Applied Machine Learning for Tabular Data

Authors

Max Kuhn

Kjell Johnson

Published

2024-03-18

Preface

Welcome! This is a work in progress. We want to create a practical guide to developing quality predictive models from tabular data. We’ll publish materials here as we create them and welcome community contributions in the form of discussions, suggestions, and edits.

We also want these materials to be reusable and open. The sources are in the source GitHub repository with a Creative Commons license attached (see below).

Our intention is to write these materials and, when we feel we’re done, pick a publishing partner to produce a print version.

The book takes a holistic view of the predictive modeling process and focuses on a few areas that are usually left out of similar works.

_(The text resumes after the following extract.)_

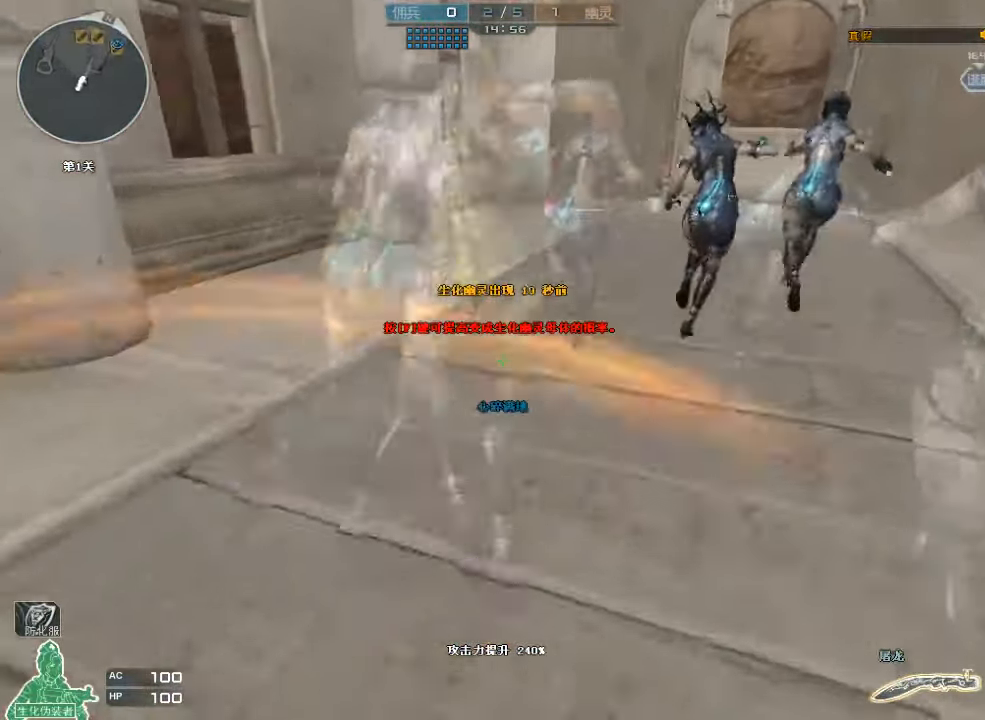
{"keys": ["ctrl", "w"], "mouse": [], "events": [[133, "mouse_right", "down"], [300, "mouse_right", "up"], [300, "space", "down"], [366, "ctrl", "down"], [466, "d", "up"], [500, "space", "up"]]}
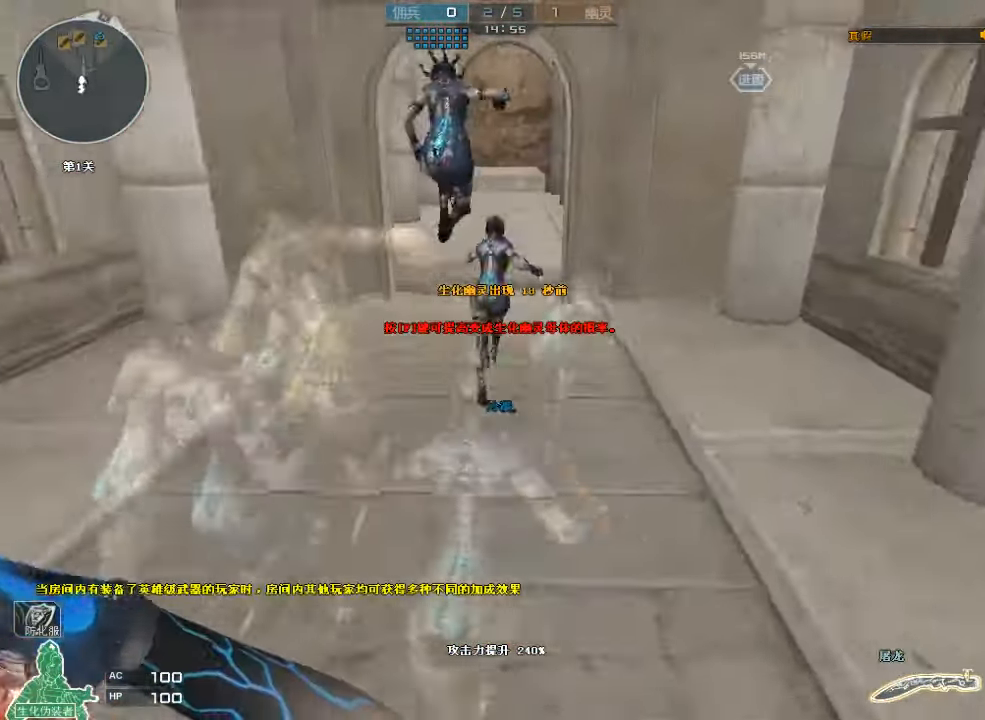
{"keys": ["ctrl", "w"], "mouse": [], "events": [[166, "a", "down"], [300, "a", "up"]]}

For example, the effectiveness of the model can be driven by how the predictors are represented. Because of this, we tightly couple feature engineering methods with machine learning models. Also, quite a lot of work happens after we have determined our best model and created the final fit. These post-modeling activities are an important part of the model development process and will be described in detail.

We deliberately avoid using the term “artificial intelligence.” Eugen Rochko’s (@Gargron@mastodon.social) comment on Mastodon does a good job of summarizing our reservations regarding the term:

It’s hard not to say “AI” when everybody else does too, but technically calling it AI is buying into the marketing. There is no intelligence there, and it’s not going to become sentient. It’s just statistics, and the danger they pose is primarily through the false sense of skill or fitness for purpose that people ascribe to them.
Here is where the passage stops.